When the Minnesota Supreme Court decided in a 4-3 decision that Gov. Tim Pawlenty exceeded his executive powers when he unilaterally unallotted $2.7 billion before he and the Legislature had finished enacting the state’s biennial budget last year, the court protected the most basic tenet of our representative democracy — separation of powers.
The court reasoned the state’s unallotment statute provides the executive branch with authority to address an unanticipated deficit that arises after the legislative and executive branches have enacted a balanced budget. The key word is unanticipated.
What the statute does not do, according to the court, is allow the executive branch to address a deficit that remains after a legislative session because the legislative and executive branches have not resolved their differences.
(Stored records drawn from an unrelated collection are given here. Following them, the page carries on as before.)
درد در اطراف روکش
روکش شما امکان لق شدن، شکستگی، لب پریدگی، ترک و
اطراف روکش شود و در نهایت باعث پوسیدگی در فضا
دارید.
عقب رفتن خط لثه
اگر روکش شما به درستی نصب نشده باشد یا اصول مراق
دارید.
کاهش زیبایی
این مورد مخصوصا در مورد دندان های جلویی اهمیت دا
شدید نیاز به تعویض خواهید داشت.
Despite the fiscal consequences of the Supreme Court’s ruling, we believe it was the right decision. Had the governor’s unallotments been upheld, a dangerous precedent would have been established by which the executive branch could effectively bypass the legislative branch in crafting a budget.
The House of Representatives is expressly given sole power in the state constitution to initiate revenue bills and the primary responsibility to establish spending priorities through the enactment of appropriations laws. The only formal budgetary authority the governor is given is to approve or veto bills passed by the Legislature, with the more specific line-item veto authority with respect to appropriations bills.
Despite the cry of judicial activism raised by Republican candidate for governor Rep. Tom Emmer in the wake of last week’s ruling, the Supreme Court properly used its constitutional authority to check the power of the executive branch to bypass the legislative branch just as our state constitution intended.
That said, balancing the state budget remains to be accomplished. The Legislature this week may have agreed to go along with the governor’s 2009 unallotments out of sheer expedience, but the seemingly never-ending budget shortfalls besetting the state make us believe there has to be a better long-term solution. Spending cuts alone will not do the job.
In previous editorials we have made no bones about our disagreement with the governor’s ideological intransigence in refusing to consider raising income taxes on the top 1 percent of Minnesotans as a means to help balance the budget. We know that will not change, but we still disagree with him.
Perhaps, as was suggested in an editorial Tuesday in the Star Tribune, the time has come to extend the state sales tax to clothing and personal services, and to raise “sin” taxes on alcoholic beverages and tobacco products. Let’s include groceries, as well.
Let everyone share equally in the pain of balancing the budget.